--- Start of PASSAGE SHOWN ---

Employee Benefits and Executive Compensation in the New Year -2012 Resolutions

January 3, 2012

With the New Year upon us, employers should survey the regulatory landscape to prepare for the year ahead in employee benefits and executive compensation.  Employers must resolve to focus on three areas in 2012 –

  • Code section 162(m) compliance of compensation plans and practices
  • 401(k) Fee Disclosure
  • Summary of Benefits and Coverage for group health plans

Code Section 162(m) Compliance

     Can you deduct your CEO’s performance compensation?

Under Code section 162(m), public companies can only deduct up to one million dollars in “applicable employee remuneration” paid to certain executives.  However, “applicable employee remuneration” does not include performance-based compensation as defined by the Code and Treasury Regulations.  Maximizing a public company’s ability to compensate its executives and deduct their performance based compensation can be tricky.  To satisfy Code section 162(m), performance goals must be set –

  • Within the first 90 days of the performance cycle
  • Before 25% of the performance cycle has elapsed
  • At a time when it is not substantially certain that the goals will be attained

Performance goals may be adjusted before the end of the performance cycle, but certain adjustments beyond the performance cycle may jeopardize the deductibility of the related compensation.  Public companies must be wary of the exercise of impermissible discretion when making such changes to performance goals.

Alternatively, public companies can maximize their flexibility in granting awards by adopting an “umbrella” design which sets a large maximum award amount, but enables the public company to reduce award amounts through the use of negative discretion.

--- End of PASSAGE SHOWN ---
--- Start of RAW DATA ---

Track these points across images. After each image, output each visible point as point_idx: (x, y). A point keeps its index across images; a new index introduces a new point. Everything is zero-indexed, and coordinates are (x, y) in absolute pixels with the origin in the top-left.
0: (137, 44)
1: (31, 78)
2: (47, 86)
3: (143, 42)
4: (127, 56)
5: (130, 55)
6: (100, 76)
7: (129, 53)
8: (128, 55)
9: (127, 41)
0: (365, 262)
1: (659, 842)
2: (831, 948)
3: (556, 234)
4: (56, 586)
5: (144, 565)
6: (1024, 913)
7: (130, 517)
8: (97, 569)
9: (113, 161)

--- End of RAW DATA ---
--- Start of RAW DATA ---

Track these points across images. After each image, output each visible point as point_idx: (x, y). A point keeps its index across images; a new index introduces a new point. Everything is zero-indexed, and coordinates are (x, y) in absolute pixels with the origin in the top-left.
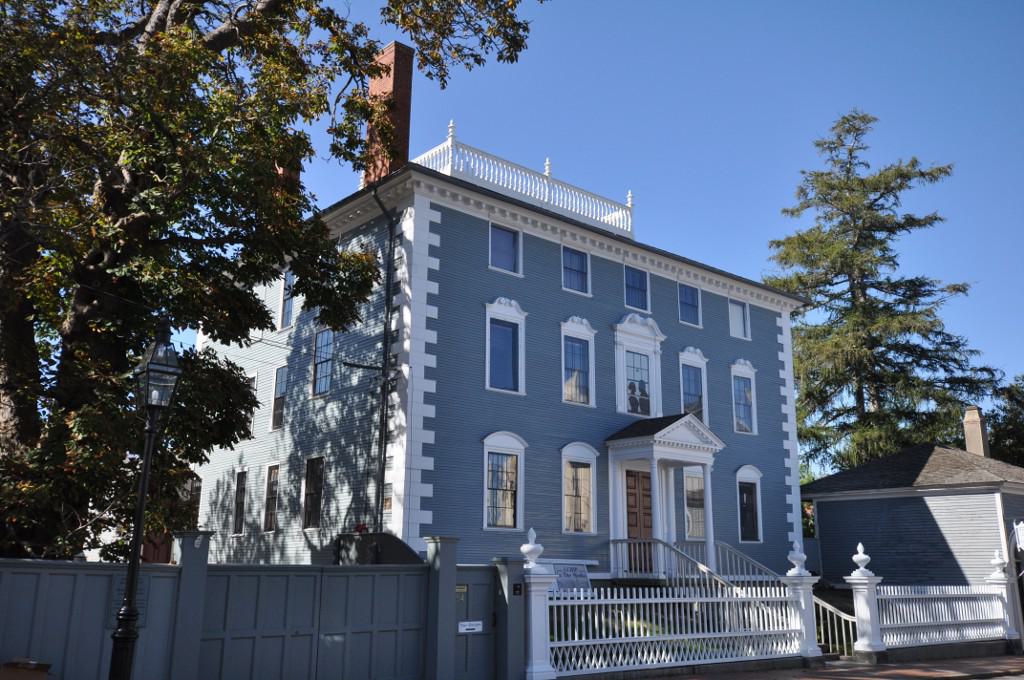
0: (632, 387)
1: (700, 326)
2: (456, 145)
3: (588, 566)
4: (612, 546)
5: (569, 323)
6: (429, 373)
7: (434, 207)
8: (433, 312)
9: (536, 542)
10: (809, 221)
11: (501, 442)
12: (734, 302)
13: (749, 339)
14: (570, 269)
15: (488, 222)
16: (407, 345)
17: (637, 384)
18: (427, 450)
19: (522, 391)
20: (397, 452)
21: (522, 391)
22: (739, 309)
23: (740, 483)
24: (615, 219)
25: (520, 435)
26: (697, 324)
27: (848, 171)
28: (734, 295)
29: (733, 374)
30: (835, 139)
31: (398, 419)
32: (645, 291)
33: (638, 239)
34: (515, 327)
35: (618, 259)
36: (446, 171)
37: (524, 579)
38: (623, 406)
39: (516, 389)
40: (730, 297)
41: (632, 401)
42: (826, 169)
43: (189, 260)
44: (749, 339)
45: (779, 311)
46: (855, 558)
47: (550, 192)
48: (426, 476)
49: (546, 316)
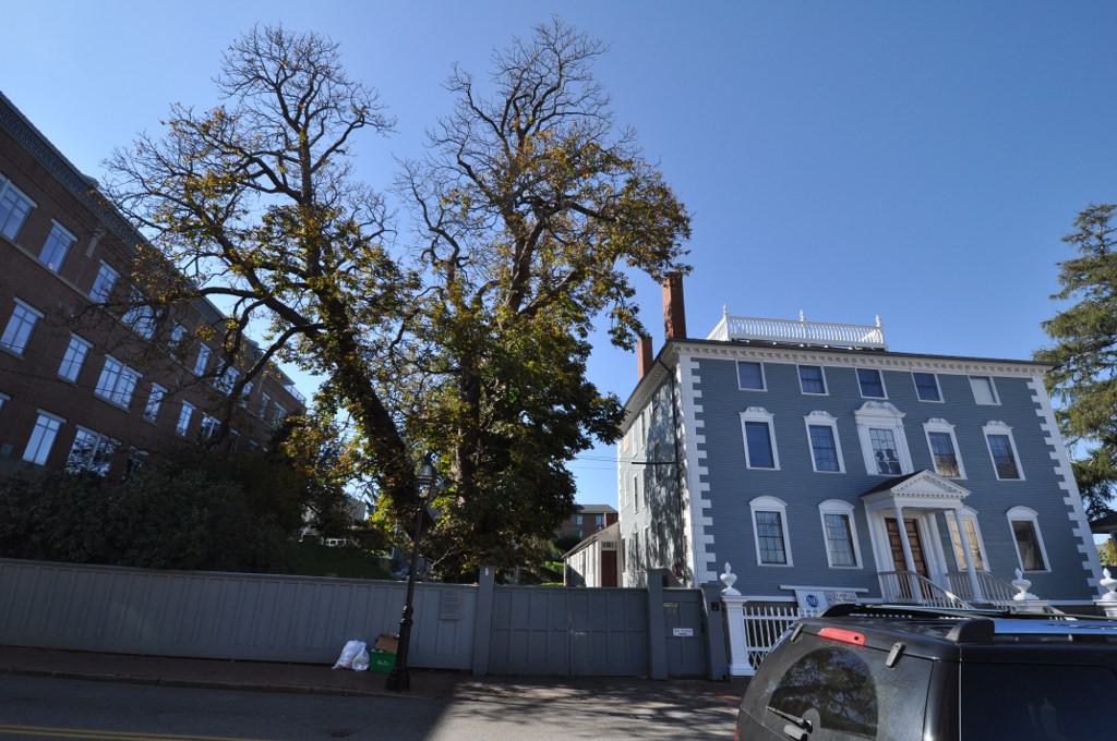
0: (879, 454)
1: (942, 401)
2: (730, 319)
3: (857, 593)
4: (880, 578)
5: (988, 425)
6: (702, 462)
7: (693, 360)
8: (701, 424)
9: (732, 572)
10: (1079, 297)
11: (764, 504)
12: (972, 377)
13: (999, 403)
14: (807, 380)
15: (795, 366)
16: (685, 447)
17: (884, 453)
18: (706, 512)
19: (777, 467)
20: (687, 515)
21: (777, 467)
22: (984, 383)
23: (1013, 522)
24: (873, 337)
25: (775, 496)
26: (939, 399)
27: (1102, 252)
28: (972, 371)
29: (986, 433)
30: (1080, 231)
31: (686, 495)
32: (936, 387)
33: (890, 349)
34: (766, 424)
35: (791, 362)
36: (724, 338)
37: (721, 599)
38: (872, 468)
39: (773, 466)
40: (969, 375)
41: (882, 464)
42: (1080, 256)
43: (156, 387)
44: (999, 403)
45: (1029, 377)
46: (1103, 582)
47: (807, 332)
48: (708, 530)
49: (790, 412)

--- End of RAW DATA ---

Carry on the article on 2012 employee benefits and executive compensation from the point where it stops. The lines above were taken from a separate source.

     2012 Resolutions

In 2012, public companies should adopt procedural safeguards to increase awareness of and compliance with Code section 162(m) such as:

  • Establishing an intra-company program to educate select persons about the requirements of Code section 162(m)
  • Including confirmation of Code section 162(m) compliance as a formal step in the company’s procedures for granting performance compensation
  • Limiting the authority to negotiate and enter individual employment arrangements to a small group of select persons trained in Code section 162(m) compliance

401(k) Fee Disclosure

     Are you ready?

While there have been some efforts by industry groups to push back the May 31, 2012 deadline for meeting the new participant level 401(k) fee disclosure requirements, the DOL has not budged.  May 31, 2012 is fast approaching and plan fiduciaries must be ready to satisfy the new requirements.   Plan administrators of 401(k) plans and other participant-directed defined contribution plans must provide participants with current descriptions of certain plan related information,
including –

  • Available investment alternatives and a list of brokerage windows or other similar arrangements that allow participants to select investments outside of the specific investments designated by the plan
  • Certain fees and expenses relating to the administration of the plan
  • Participant level individual expense information (such as a loan processing fee)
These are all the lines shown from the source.